**Task statement**:
Find every line in the entries that holds the string "modely" and report it.

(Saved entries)

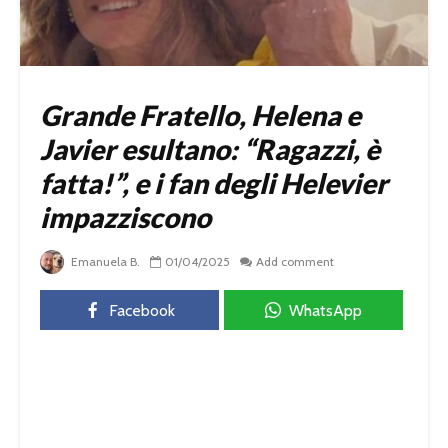
Grande Fratello, Helena e
Javier esultano: “Ragazzi, è
fatta!”, e i fan degli Helevier
impazziscono
Emanuela B.
01/04/2025
Add comment
Facebook
WhatsApp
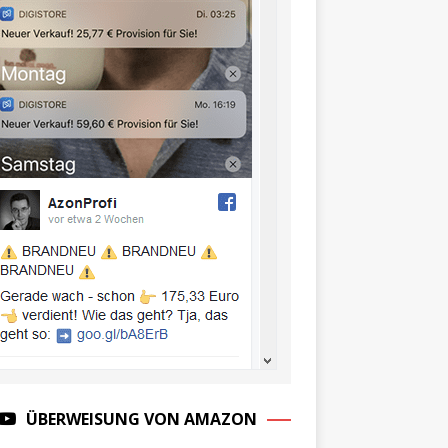
ÜBERWEISUNG VON AMAZON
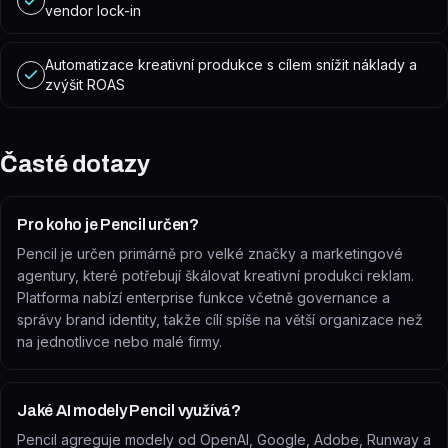
vendor lock-in
Automatizace kreativní produkce s cílem snížit náklady a
zvýšit ROAS
Časté dotazy
Pro koho je Pencil určen?
Pencil je určen primárně pro velké značky a marketingové
agentury, které potřebují škálovat kreativní produkci reklam.
Platforma nabízí enterprise funkce včetně governance a
správy brand identity, takže cílí spíše na větší organizace než
na jednotlivce nebo malé firmy.
Jaké AI modely Pencil využívá?
Pencil agreguje modely od OpenAI, Google, Adobe, Runway a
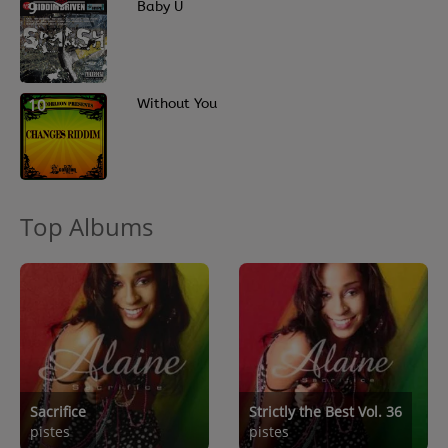
9
Baby U
10
Without You
Top Albums
Sacrifice
Strictly the Best Vol. 36
pistes
pistes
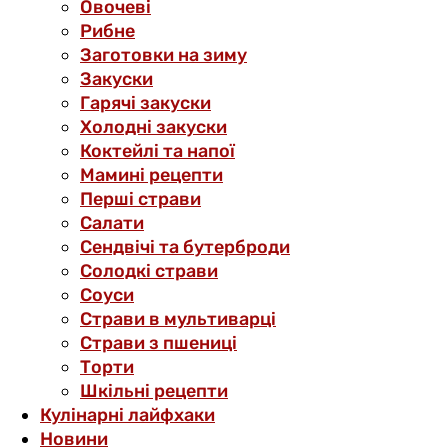
Овочеві
Рибне
Заготовки на зиму
Закуски
Гарячі закуски
Холодні закуски
Коктейлі та напої
Мамині рецепти
Перші страви
Салати
Сендвічі та бутерброди
Солодкі страви
Соуси
Страви в мультиварці
Страви з пшениці
Торти
Шкільні рецепти
Кулінарні лайфхаки
Новини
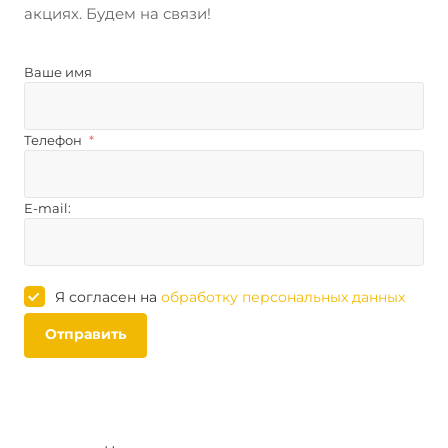
акциях. Будем на связи!
Ваше имя
Телефон
*
E-mail:
Я согласен на
обработку персональных данных
Отправить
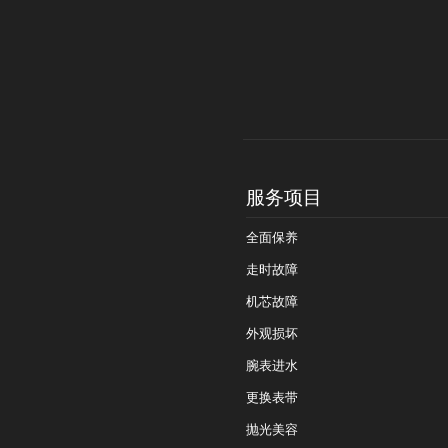
服务项目
全面保养
走时故障
机芯故障
外观损坏
腕表进水
更换表带
抛光美容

**Solution for this exercise**:
Jaké AI modely Pencil využívá?
Pencil agreguje modely od OpenAI, Google, Adobe, Runway a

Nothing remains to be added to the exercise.